Posted By USFN, Monday, March 25, 2019

by Julie Molteni, Esq.                                   

Quality Loan Service Corp.

USFN Member (CA)

Kristin McDonald, Esq.

McCarthy & Holthus LLP
USFN Member (AZ, CA, CO, ID, NM, NV, OR, TX, WA)

The United States District Court for the District of Arizona ruled that, in certain circumstances, the notice of intent to accelerate may constitute a deceleration of the loan when evaluating a statute of limitations claim.  Hummel v. Rushmore Loan Mgmt. LLC, 2018 U.S. Dist. LEXIS 132358 (D. Ariz. Aug. 7, 2018). 


In Hummel, borrowers sought to quiet title and enjoin a non-judicial foreclosure of the property.  They alleged that Arizona’s six year statute of limitation barred the foreclosure from proceeding.  The borrowers defaulted on their loan in 2009 and in February of that same year, the servicer issued a notice of intent to accelerate the loan.  In February 2011, the servicer sent a second notice of intent to accelerate.  A Notice of Trustee’s Sale was recorded in February 2013, but the sale was cancelled the following month.  While other foreclosure notices and notices of intent to accelerate were issued, the court focused on the 2009 and 2011 notices of intent to accelerate when evaluating the statute of limitations claim.

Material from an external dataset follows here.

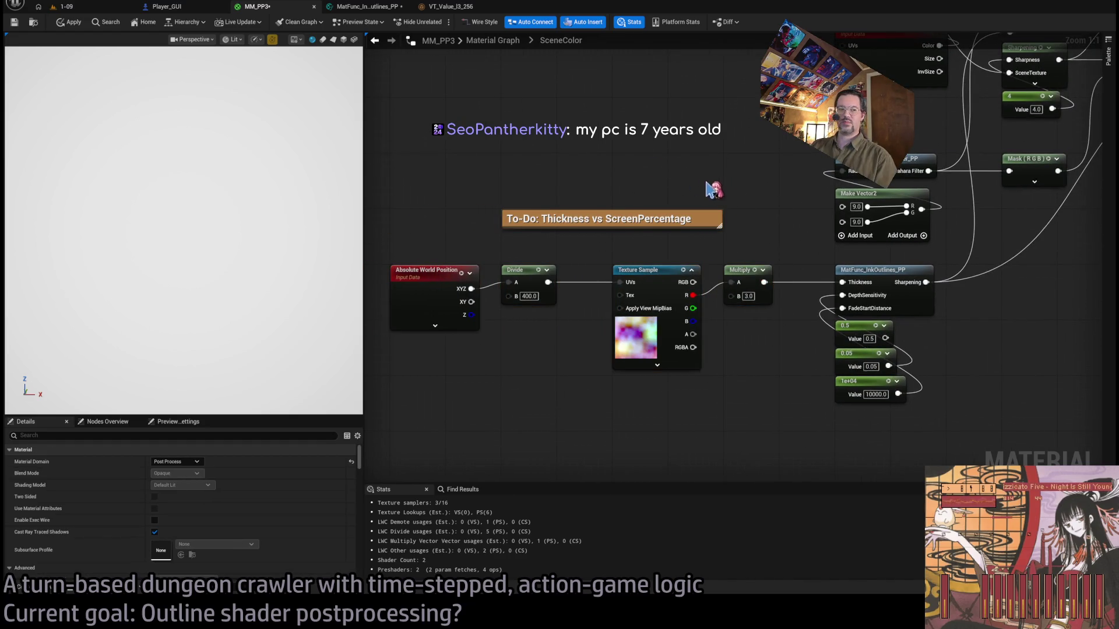
left_click_drag(717, 185, 604, 182)
left_click_drag(692, 207, 564, 284)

Despite noting that there was a question of fact as to whether or not the loan accelerated in 2009, the court ruled that the statute of limitations defense was not available to the borrower because the 2011 notice of intent to accelerate actually decelerated the loan.  In making this conclusion, the court noted that the 2011 notice of intent to accelerate that was sent to the borrower contained the necessary language to revoke the acceleration.  Specifically, the notice contained statements conveying that (1) the borrower is in default, (2) the borrower has a right to cure the default by paying less than the full debt, and (3) the creditor might accelerate the debt if the borrower does not cure the default.   Since the 2011 notice was transmitted to the borrower and contained the requisite statements, the court held that for the purposes of evaluating the statute of limitations, the 2011 notice of intent to accelerate actually decelerated the loan.  It granted summary judgment on the issue in favor of the servicer and beneficiary.


This ruling provides post-Andra R Miller Designs LLC v. U.S. Bank NA[1] clarity for processing non judicial foreclosures with aged defaults. 

[1] The case of Andra R Miller Designs LLC v. U.S. Bank NA, 244 Ariz. 265 (Ct. App. 2018), held that the Notice of Sale accelerates the loan.